Body or hand keypoint data:

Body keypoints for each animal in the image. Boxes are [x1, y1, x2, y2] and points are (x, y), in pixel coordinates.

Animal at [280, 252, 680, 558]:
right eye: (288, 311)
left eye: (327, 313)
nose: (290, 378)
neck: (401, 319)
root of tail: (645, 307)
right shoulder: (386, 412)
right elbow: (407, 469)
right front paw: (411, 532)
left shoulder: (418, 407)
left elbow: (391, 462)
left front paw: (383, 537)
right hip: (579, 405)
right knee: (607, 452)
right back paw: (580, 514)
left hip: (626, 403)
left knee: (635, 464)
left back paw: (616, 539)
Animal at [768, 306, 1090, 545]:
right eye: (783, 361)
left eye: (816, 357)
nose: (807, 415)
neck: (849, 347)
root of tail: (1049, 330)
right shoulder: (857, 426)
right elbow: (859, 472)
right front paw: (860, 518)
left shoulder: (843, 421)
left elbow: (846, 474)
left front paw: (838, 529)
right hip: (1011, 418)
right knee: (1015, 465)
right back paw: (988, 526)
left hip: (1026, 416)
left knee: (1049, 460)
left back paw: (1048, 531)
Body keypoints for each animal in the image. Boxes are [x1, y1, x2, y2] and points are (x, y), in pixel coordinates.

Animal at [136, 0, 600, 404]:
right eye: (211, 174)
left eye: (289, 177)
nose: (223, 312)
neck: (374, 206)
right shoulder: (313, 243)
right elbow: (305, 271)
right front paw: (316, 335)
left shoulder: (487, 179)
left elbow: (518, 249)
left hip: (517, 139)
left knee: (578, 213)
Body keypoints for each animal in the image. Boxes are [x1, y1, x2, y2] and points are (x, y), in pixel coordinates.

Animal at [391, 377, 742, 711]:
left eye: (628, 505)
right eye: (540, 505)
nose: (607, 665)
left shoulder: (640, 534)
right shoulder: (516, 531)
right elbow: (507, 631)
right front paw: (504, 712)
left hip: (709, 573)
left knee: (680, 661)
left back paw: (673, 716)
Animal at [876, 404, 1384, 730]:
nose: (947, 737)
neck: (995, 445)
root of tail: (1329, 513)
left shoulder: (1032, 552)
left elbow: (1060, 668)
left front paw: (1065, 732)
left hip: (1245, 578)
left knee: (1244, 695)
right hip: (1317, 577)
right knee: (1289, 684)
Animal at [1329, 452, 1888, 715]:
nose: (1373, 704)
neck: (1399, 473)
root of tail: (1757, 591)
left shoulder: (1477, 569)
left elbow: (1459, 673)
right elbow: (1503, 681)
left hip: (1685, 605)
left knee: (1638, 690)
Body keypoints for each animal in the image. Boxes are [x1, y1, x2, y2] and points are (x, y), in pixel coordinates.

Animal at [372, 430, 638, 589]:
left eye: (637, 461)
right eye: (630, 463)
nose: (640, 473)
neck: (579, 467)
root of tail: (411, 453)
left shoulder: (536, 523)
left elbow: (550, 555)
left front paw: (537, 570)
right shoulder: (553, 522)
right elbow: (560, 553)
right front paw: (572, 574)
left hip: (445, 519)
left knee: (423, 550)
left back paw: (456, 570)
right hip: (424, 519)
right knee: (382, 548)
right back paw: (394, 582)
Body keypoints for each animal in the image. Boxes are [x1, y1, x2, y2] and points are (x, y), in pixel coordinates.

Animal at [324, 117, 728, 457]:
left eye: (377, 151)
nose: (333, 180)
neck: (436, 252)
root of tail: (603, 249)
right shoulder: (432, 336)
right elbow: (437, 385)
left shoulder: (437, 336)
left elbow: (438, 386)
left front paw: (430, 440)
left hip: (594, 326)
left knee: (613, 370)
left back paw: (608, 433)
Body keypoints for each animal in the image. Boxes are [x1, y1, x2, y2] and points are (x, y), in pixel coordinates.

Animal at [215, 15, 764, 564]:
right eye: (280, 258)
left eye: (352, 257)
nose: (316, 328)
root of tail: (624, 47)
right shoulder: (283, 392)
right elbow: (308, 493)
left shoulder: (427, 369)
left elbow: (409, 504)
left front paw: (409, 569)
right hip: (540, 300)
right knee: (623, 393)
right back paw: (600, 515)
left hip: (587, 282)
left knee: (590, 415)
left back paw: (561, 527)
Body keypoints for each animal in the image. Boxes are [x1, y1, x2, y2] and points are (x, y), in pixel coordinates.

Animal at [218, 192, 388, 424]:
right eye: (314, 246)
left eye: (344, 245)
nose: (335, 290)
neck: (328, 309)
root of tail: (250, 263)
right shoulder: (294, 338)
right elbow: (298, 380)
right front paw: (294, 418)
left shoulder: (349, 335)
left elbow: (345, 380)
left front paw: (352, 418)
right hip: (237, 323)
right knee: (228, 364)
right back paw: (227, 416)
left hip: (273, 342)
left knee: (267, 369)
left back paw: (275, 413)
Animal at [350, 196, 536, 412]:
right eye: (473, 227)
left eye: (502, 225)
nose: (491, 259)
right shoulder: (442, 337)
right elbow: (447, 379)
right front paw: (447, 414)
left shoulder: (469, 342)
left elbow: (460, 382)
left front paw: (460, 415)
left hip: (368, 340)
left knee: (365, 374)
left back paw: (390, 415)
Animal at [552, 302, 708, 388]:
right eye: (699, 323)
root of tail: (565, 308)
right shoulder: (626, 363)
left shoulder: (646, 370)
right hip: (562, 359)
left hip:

- **EXERCISE DIRECTIONS**:
All that is needed is the exact run of lines above from the line containing "left front paw: (537, 570)" through the line containing "root of tail: (603, 249)", both of them included.

- **EXERCISE RESULT**:
left front paw: (537, 570)
right shoulder: (553, 522)
right elbow: (560, 553)
right front paw: (572, 574)
left hip: (445, 519)
left knee: (423, 550)
left back paw: (456, 570)
right hip: (424, 519)
right knee: (382, 548)
right back paw: (394, 582)
Body keypoints for each animal in the image. Boxes are [x1, y1, x2, y2] and points are (x, y), in pixel coordinates.

Animal at [324, 117, 728, 457]:
left eye: (377, 151)
nose: (333, 180)
neck: (436, 252)
root of tail: (603, 249)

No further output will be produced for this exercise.